Under her rule, the Kingdom of Vorgossos was moved yet again, coming to rest near the heart of old Imperial space, very near the stars of the Pleiades. It was from there that the hidden kingdom pursued a policy of deep isolationism. Aware of the survival of her brother-incarnation and his desire to recapture Vorgossos, secrecy became the hermit kingdom’s best defense. It is said that in this period secret embassies were dispatched to many rival powers among the Extrasolarians, and that the hermit kingdom secured many alliances among the barbarian tribes.

It was hoped, perhaps, that the newly-minted Monarchy on Latarra would attract the ire and attention of the Sollan Empire, and so face destruction without the need for the sibling-clones to enter direct conflict. No one could have anticipated that the Empire—then radically in the grip of the Terran Chantry—would have made common cause with the Latarrans.

Their motivations for doing so remain but hazily understood. On the surface of it, the Latarran presentation of the Areatha Mechanism, a device purportedly capable of detecting and tracing messages made by quantum telegraph, proved a powerful incentive, particularly given its ability to predict the movement and appearance of the Cielcin war machine. However, the immediate prioritization of a joint Sollan-Latarran expedition to conquer Vorgossos (its location discovered by Latarran intelligence) suggests another motivation, one echoed by Lord Marlowe himself: the capture of the Vorgossene warship Demiurge by the Chantry and Imperial powers.

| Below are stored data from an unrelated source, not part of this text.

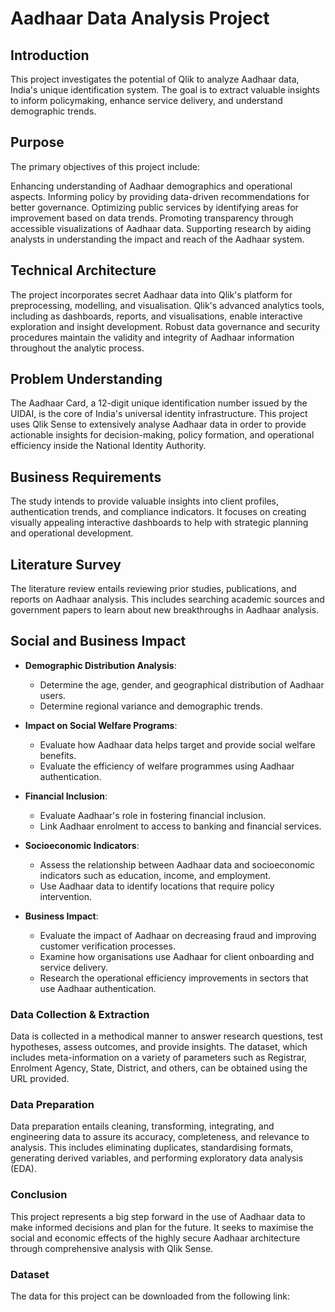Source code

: # Aadhaar Data Analysis Project
## Introduction

This project investigates the potential of Qlik to analyze Aadhaar data, India's unique identification system. The goal is to extract valuable insights to inform policymaking, enhance service delivery, and understand demographic trends.

## Purpose
The primary objectives of this project include:

Enhancing understanding of Aadhaar demographics and operational aspects.
Informing policy by providing data-driven recommendations for better governance.
Optimizing public services by identifying areas for improvement based on data trends.
Promoting transparency through accessible visualizations of Aadhaar data.
Supporting research by aiding analysts in understanding the impact and reach of the Aadhaar system.
## Technical Architecture
The project incorporates secret Aadhaar data into Qlik's platform for preprocessing, modelling, and visualisation. Qlik's advanced analytics tools, including as dashboards, reports, and visualisations, enable interactive exploration and insight development. Robust data governance and security procedures maintain the validity and integrity of Aadhaar information throughout the analytic process.

## Problem Understanding
The Aadhaar Card, a 12-digit unique identification number issued by the UIDAI, is the core of India's universal identity infrastructure. This project uses Qlik Sense to extensively analyse Aadhaar data in order to provide actionable insights for decision-making, policy formation, and operational efficiency inside the National Identity Authority.

## Business Requirements
The study intends to provide valuable insights into client profiles, authentication trends, and compliance indicators. It focuses on creating visually appealing interactive dashboards to help with strategic planning and operational development.

## Literature Survey
The literature review entails reviewing prior studies, publications, and reports on Aadhaar analysis. This includes searching academic sources and government papers to learn about new breakthroughs in Aadhaar analysis.

## Social and Business Impact

- **Demographic Distribution Analysis**:
  - Determine the age, gender, and geographical distribution of Aadhaar users.
  - Determine regional variance and demographic trends.

- **Impact on Social Welfare Programs**:
  - Evaluate how Aadhaar data helps target and provide social welfare benefits.
  - Evaluate the efficiency of welfare programmes using Aadhaar authentication.

- **Financial Inclusion**:
  - Evaluate Aadhaar's role in fostering financial inclusion.
  - Link Aadhaar enrolment to access to banking and financial services.

- **Socioeconomic Indicators**:
  - Assess the relationship between Aadhaar data and socioeconomic indicators such as education, income, and employment.
  - Use Aadhaar data to identify locations that require policy intervention.

- **Business Impact**:
  - Evaluate the impact of Aadhaar on decreasing fraud and improving customer verification processes.
  - Examine how organisations use Aadhaar for client onboarding and service delivery.
  - Research the operational efficiency improvements in sectors that use Aadhaar authentication.

### Data Collection & Extraction
Data is collected in a methodical manner to answer research questions, test hypotheses, assess outcomes, and provide insights. The dataset, which includes meta-information on a variety of parameters such as Registrar, Enrolment Agency, State, District, and others, can be obtained using the URL provided.

### Data Preparation
Data preparation entails cleaning, transforming, integrating, and engineering data to assure its accuracy, completeness, and relevance to analysis. This includes eliminating duplicates, standardising formats, generating derived variables, and performing exploratory data analysis (EDA).

### Conclusion
This project represents a big step forward in the use of Aadhaar data to make informed decisions and plan for the future. It seeks to maximise the social and economic effects of the highly secure Aadhaar architecture through comprehensive analysis with Qlik Sense.

### Dataset
The data for this project can be downloaded from the following link:
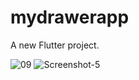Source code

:# mydrawerapp

A new Flutter project.

![09](https://user-images.githubusercontent.com/55942013/95650717-ec771780-0b02-11eb-8839-7e44e7e6dc36.jpg)
![Screenshot-5](https://user-images.githubusercontent.com/55942013/95650726-01ec4180-0b03-11eb-84db-9c2c435b0e9f.jpg)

Referred to by Imperial Intelligence as Operation Iconoclast, the Vorgossos expedition was ultimately successful, albeit complicated by the actions not only of Hadrian Marlowe, but by those of the Imperial high commander, Strategos Ohannes Douro, the Chantry Sentinel-Commander Kedron, and by the aggrieved Latarran Commandant-General, Lorian Aristedes. While Iconoclast was successful in toppling the Kingdom of Vorgossos forever, it failed to secure Demiurge for the Imperium…instead placed the most powerful weapons ever created into the hands of a madman—no less than Hadrian Marlowe himself.